The ORR’s figures paint a fascinating picture of an industry still in recovery from the shocking events of five years ago, and the pandemic’s ongoing consequences.  We see an industry grappling with ongoing falls in commuting and business travel, depriving the industry of season ticket and first class and full price revenue.

The year 2023/24 was saw yet more economic and political turmoil, with high inflation and a continuing cost of living crisis. At the same time, ongoing industrial action and poor performance in several companies further damaged the industry’s reputation. It is tempting therefore to suggest that the numbers could have been a great deal worse.

The continuing need for over £12 billion a year in revenue support for the industry is a major concern for the Treasury grappling with a difficult public spending round. Particularly worrying were the above-inflation cost increases – with labour costs leading the way on 3.9%. And that’s before the bill lands for the incoming government’s generous pay settlements last summer.
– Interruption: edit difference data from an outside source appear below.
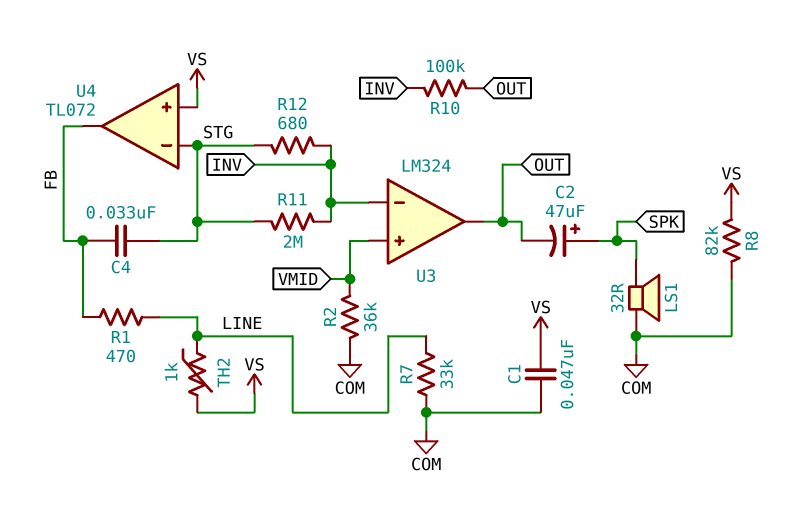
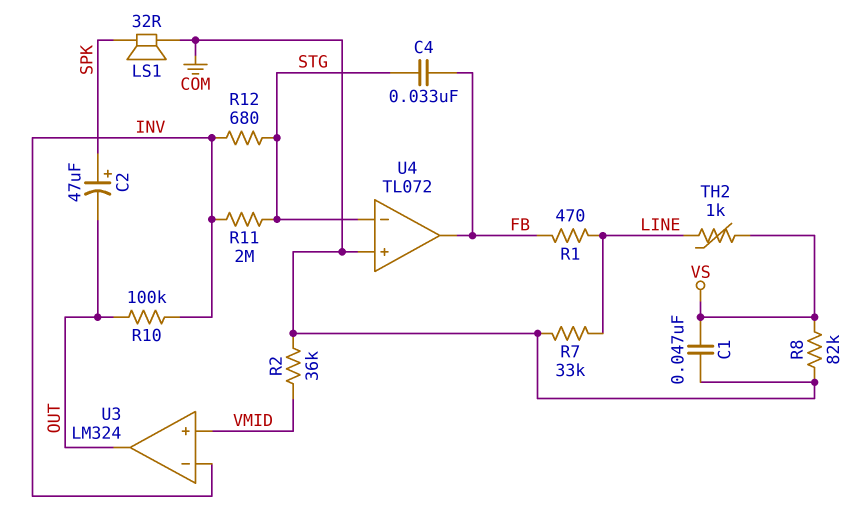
U4 pin in+: VS -> COM

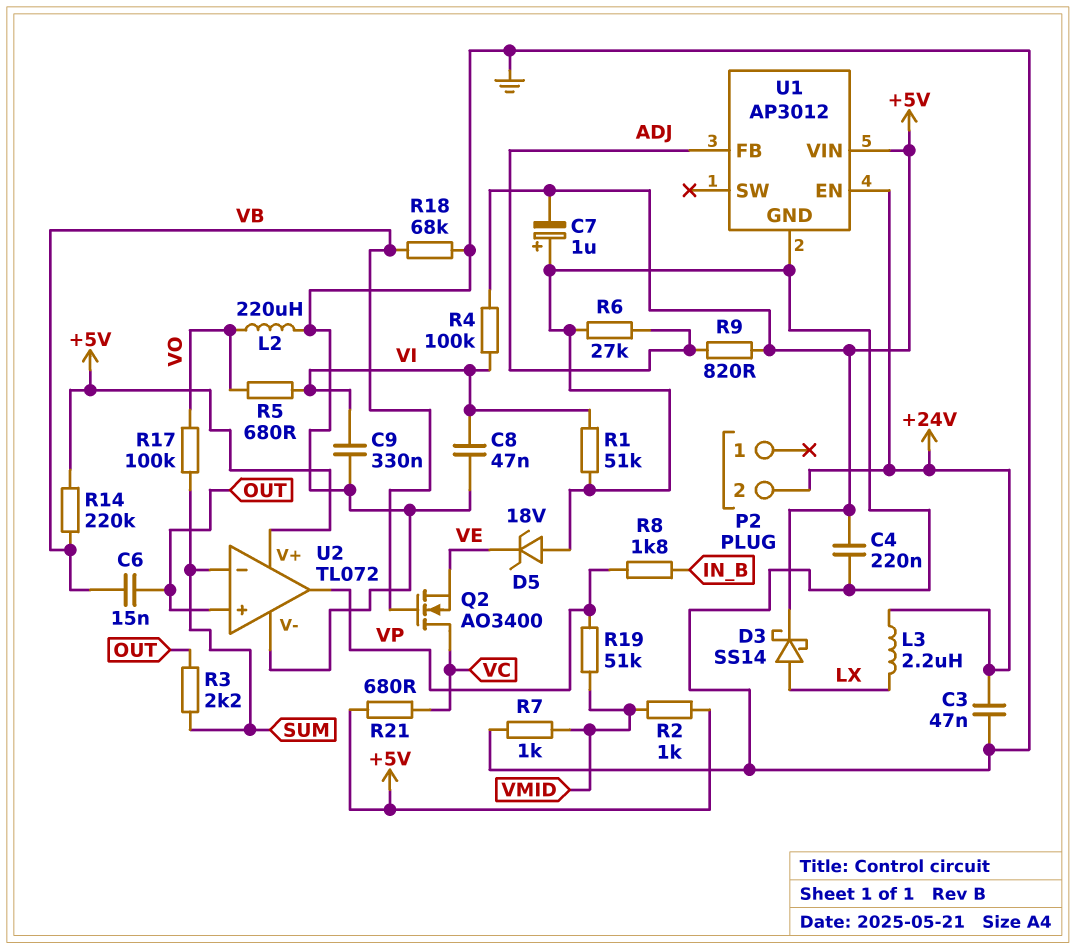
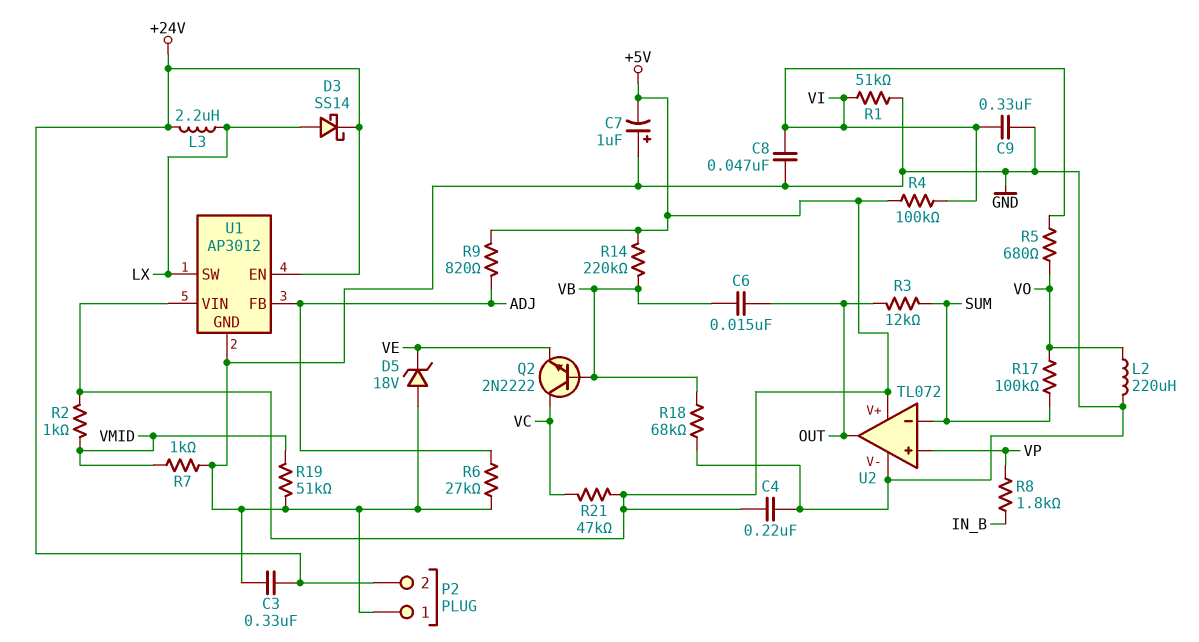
C3: 47nF (+24V, GND) -> 330nF (+24V, GND)
D3: schottky SS14 (A LX, K +5V) -> schottky SS14 (A LX, K +24V)
P2 pin 1: none -> GND
Q2: NMOS AO3400 (G VB, D VC, S VE) -> NPN 2N2222 (B VB, C VC, E VE)
R3: 2.2k (OUT, SUM) -> 12k (OUT, SUM)
R19: 51k (VMID, VP) -> 51k (GND, VMID)
R21: 680 (+5V, VC) -> 47k (+5V, VC)
U1 pin SW: none -> LX
U2 pin in+: OUT -> VP
U2 pin out: VP -> OUT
There are already reports of cuts in capital spending being included in the comprehensive spending review currently under way, abandoning all enhancement spending outside HS2 and East-West Rail. As these figures show, such spending on the main network, worth around £2.3 billion last year, is already 42% down on pre-Covid levels. Meanwhile, £2.2 billion, or around one-third of the government’s grant, goes in servicing Network Rail’s £60 billion debt. Presumably Great British Railways will have to shoulder that as well as other ongoing obligations such as to rolling stock leasing companies.

On top of these mounting bills comes HS2 (£36 billion and counting) and East-West Rail. The TransPennine Route Upgrade is not presently shown separately in the figures, but is expected to cost another £12 billion or so, depending on the eventual scope.

When the newly nationalised Great British Railways organisation is eventually established, the financial challenges it faces will be huge – something that would have been very familiar to the BR senior managers of old. Proponents argue that cost savings and better focus will come from a simplified industry structure. However, they would do well to remember that one of the main reasons for privatisation in the first place was the Treasury’s inability or unwillingness to fund investment in public transport and its infrastructure.